### What the task asks
Transcribe the items word for word, from the first line of the items through the line with "lugeda, et saada", both included. Leave the pictures out of your copy.

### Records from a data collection

# # #

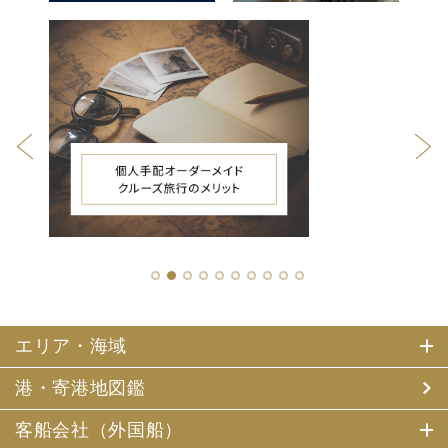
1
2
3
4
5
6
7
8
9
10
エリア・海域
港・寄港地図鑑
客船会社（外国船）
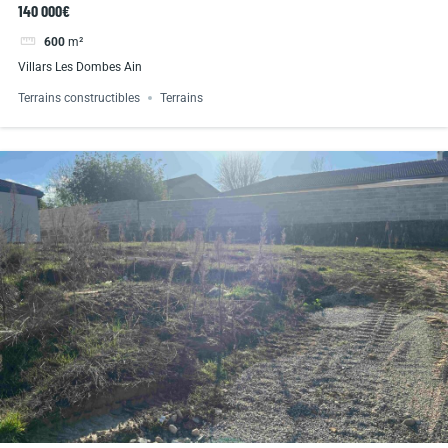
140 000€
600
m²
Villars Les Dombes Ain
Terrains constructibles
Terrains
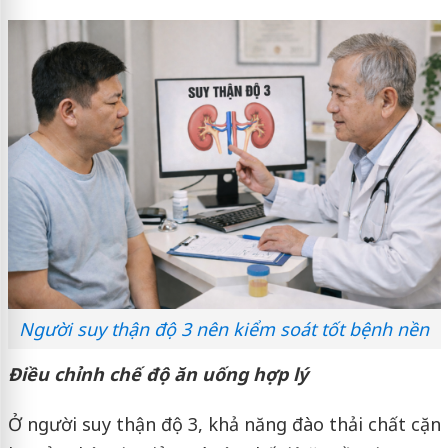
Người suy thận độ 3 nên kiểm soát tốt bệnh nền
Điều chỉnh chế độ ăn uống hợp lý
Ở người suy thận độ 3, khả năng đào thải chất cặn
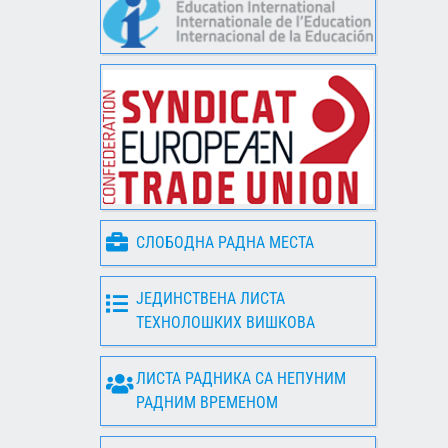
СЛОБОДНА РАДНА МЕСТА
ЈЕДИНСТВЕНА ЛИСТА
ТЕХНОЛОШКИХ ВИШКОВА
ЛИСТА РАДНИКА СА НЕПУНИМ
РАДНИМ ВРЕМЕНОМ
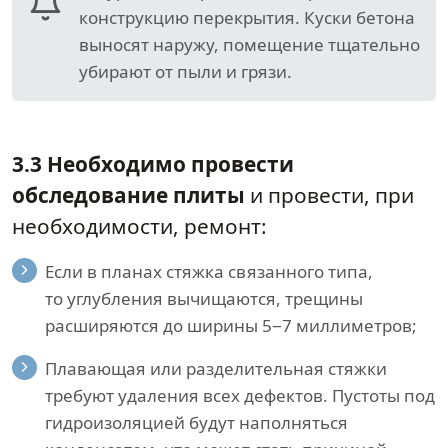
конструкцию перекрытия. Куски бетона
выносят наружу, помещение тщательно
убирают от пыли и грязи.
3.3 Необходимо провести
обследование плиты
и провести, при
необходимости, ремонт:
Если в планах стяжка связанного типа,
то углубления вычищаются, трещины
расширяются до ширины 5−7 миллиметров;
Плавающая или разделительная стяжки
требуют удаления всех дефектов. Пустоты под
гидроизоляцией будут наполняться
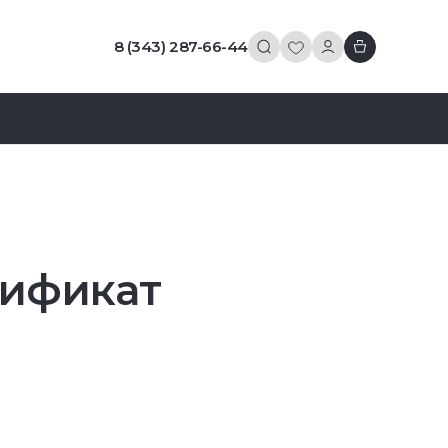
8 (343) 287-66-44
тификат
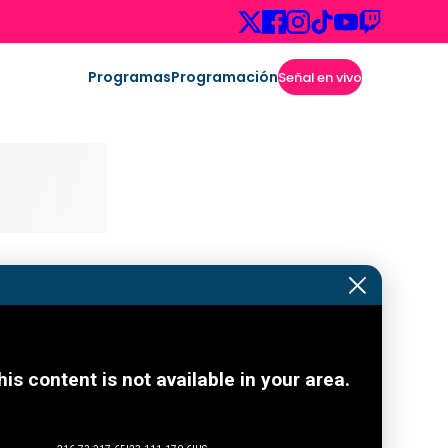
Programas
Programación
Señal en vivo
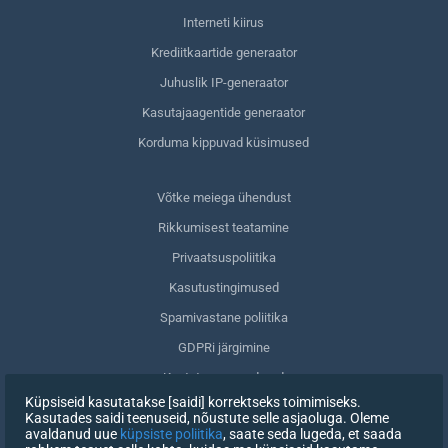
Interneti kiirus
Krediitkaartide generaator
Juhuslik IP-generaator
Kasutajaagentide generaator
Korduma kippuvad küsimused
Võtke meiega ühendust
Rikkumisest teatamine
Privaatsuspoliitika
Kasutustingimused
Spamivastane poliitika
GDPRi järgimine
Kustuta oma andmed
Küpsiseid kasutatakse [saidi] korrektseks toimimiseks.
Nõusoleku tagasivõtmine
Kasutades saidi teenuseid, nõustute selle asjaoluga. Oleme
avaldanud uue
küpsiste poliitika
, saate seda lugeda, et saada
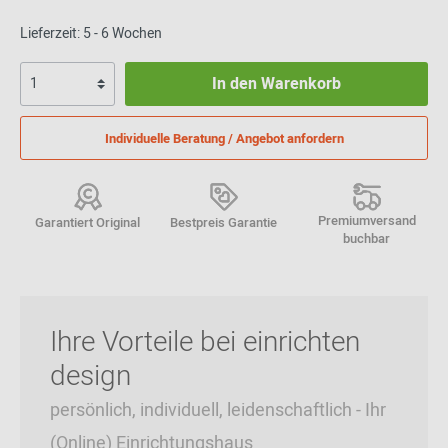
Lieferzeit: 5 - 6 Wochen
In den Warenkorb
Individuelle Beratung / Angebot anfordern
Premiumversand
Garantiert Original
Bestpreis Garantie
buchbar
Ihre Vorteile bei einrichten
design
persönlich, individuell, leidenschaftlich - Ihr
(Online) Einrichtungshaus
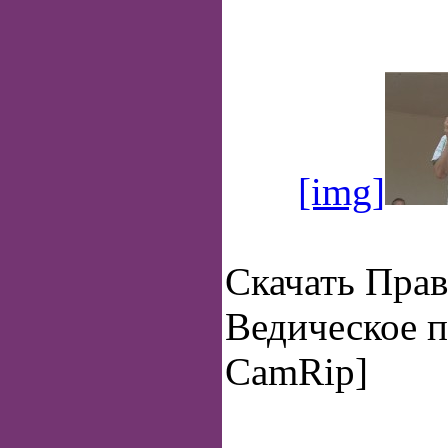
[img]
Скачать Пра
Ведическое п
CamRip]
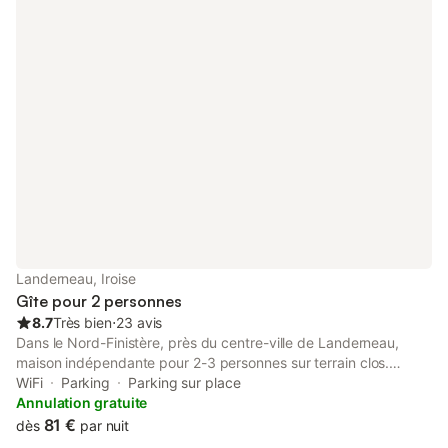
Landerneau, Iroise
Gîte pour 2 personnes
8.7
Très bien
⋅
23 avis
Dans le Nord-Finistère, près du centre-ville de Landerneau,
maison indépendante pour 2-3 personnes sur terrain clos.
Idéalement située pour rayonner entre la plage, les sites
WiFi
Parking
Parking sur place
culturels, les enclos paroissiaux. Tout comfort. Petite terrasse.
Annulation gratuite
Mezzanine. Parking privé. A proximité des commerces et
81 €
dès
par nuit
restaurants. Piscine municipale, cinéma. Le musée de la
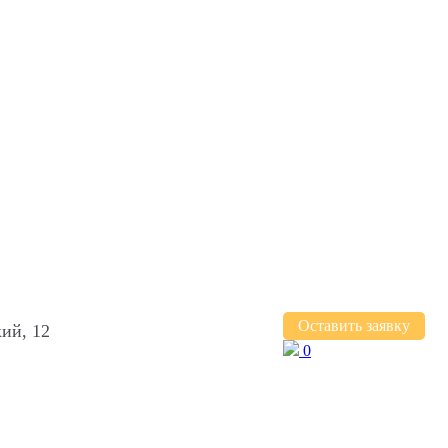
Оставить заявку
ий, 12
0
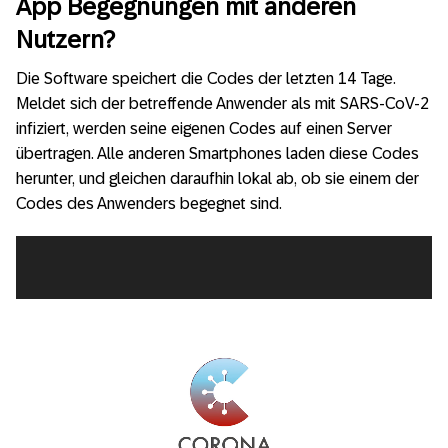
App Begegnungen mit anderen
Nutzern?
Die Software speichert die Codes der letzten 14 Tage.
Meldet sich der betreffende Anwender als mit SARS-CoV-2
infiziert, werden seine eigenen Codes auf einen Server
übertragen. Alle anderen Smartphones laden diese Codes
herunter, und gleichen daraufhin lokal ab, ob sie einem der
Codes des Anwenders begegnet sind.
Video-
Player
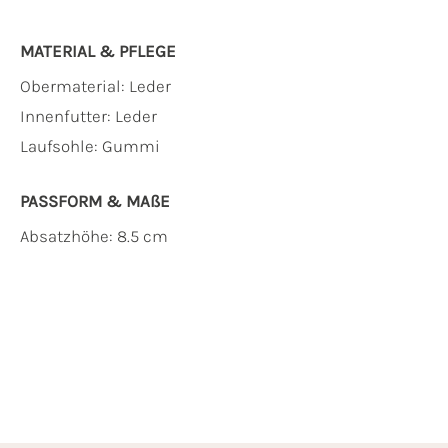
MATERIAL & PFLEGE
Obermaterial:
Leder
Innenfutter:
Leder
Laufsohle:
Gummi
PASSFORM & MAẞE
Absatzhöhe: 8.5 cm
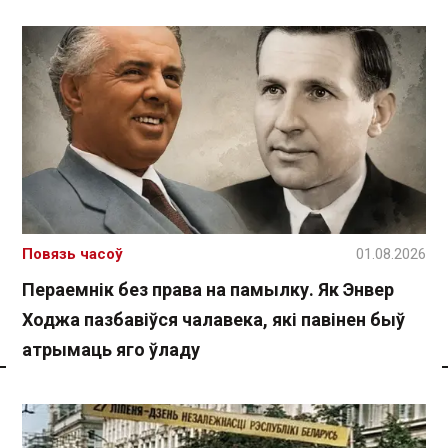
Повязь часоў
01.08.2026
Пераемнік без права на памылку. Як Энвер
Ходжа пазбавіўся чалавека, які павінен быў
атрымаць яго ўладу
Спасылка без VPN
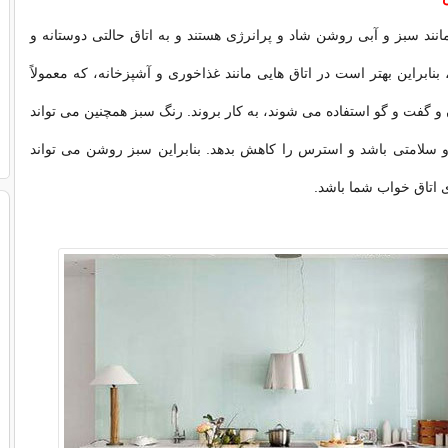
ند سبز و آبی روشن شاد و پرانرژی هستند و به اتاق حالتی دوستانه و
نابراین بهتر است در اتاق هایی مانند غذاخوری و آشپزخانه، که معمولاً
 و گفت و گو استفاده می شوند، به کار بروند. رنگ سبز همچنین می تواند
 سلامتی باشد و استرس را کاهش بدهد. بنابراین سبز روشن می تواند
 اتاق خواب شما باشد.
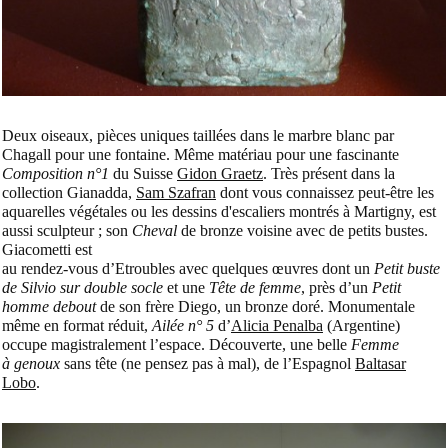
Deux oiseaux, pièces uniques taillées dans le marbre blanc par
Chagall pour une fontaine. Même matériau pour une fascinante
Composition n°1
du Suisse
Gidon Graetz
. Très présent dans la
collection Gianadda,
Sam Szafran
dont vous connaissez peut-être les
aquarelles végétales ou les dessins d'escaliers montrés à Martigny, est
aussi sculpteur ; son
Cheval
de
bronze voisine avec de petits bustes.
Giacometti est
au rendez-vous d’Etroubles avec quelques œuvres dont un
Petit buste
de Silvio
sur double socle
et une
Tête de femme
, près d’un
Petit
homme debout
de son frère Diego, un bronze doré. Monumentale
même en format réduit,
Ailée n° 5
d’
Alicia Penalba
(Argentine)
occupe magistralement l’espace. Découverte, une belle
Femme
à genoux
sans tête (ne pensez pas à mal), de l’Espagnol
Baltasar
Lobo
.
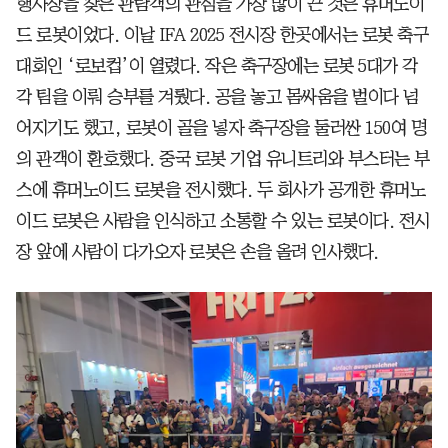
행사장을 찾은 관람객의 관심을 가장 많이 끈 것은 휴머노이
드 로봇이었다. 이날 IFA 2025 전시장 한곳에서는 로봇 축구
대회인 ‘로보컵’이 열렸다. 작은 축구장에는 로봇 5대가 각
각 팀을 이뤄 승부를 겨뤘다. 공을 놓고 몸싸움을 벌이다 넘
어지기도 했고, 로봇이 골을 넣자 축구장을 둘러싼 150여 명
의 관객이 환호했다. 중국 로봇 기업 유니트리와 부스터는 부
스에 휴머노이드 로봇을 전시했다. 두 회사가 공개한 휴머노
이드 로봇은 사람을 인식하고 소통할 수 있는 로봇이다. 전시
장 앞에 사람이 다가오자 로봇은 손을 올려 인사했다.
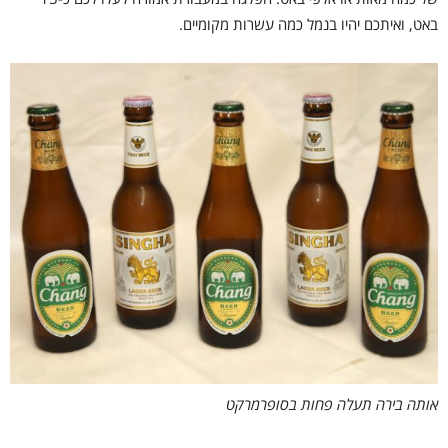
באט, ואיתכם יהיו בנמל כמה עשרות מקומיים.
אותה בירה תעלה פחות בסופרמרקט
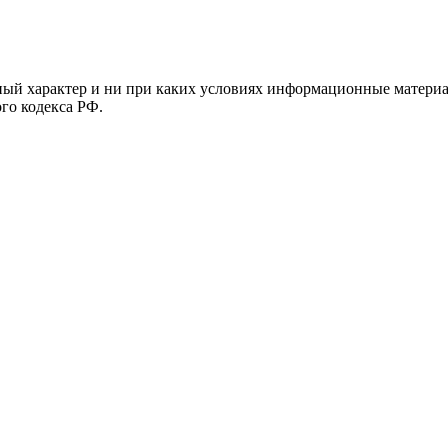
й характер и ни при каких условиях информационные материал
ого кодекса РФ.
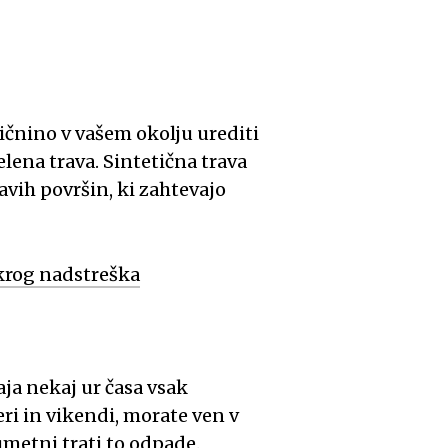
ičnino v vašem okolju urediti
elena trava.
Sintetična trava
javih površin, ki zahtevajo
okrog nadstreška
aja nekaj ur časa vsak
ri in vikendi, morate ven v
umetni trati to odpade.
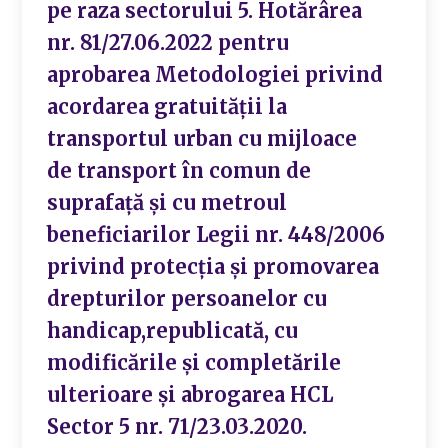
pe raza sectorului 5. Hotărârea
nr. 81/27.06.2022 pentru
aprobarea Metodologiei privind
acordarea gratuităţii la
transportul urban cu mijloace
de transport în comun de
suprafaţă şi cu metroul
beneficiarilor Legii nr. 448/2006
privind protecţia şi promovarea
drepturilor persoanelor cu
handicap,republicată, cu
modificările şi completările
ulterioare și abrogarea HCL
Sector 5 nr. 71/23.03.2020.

# # #

### Result for this task
1
2
3
4
5
6
7
8
9
10
エリア・海域
港・寄港地図鑑
客船会社（外国船）
140 000€
600
m²
Villars Les Dombes Ain
Terrains constructibles
Terrains
Người suy thận độ 3 nên kiểm soát tốt bệnh nền
Điều chỉnh chế độ ăn uống hợp lý
Ở người suy thận độ 3, khả năng đào thải chất cặn
СЛОБОДНА РАДНА МЕСТА
ЈЕДИНСТВЕНА ЛИСТА
ТЕХНОЛОШКИХ ВИШКОВА
ЛИСТА РАДНИКА СА НЕПУНИМ
РАДНИМ ВРЕМЕНОМ
конструкцию перекрытия. Куски бетона
выносят наружу, помещение тщательно
убирают от пыли и грязи.
3.3 Необходимо провести
обследование плиты
и провести, при
необходимости, ремонт:
Если в планах стяжка связанного типа,
то углубления вычищаются, трещины
расширяются до ширины 5−7 миллиметров;
Плавающая или разделительная стяжки
требуют удаления всех дефектов. Пустоты под
гидроизоляцией будут наполняться
8 (343) 287-66-44
тификат
Programas
Programación
Señal en vivo
Interneti kiirus
Krediitkaartide generaator
Juhuslik IP-generaator
Kasutajaagentide generaator
Korduma kippuvad küsimused
Võtke meiega ühendust
Rikkumisest teatamine
Privaatsuspoliitika
Kasutustingimused
Spamivastane poliitika
GDPRi järgimine
Kustuta oma andmed
Küpsiseid kasutatakse [saidi] korrektseks toimimiseks.
Nõusoleku tagasivõtmine
Kasutades saidi teenuseid, nõustute selle asjaoluga. Oleme
avaldanud uue
küpsiste poliitika
, saate seda lugeda, et saada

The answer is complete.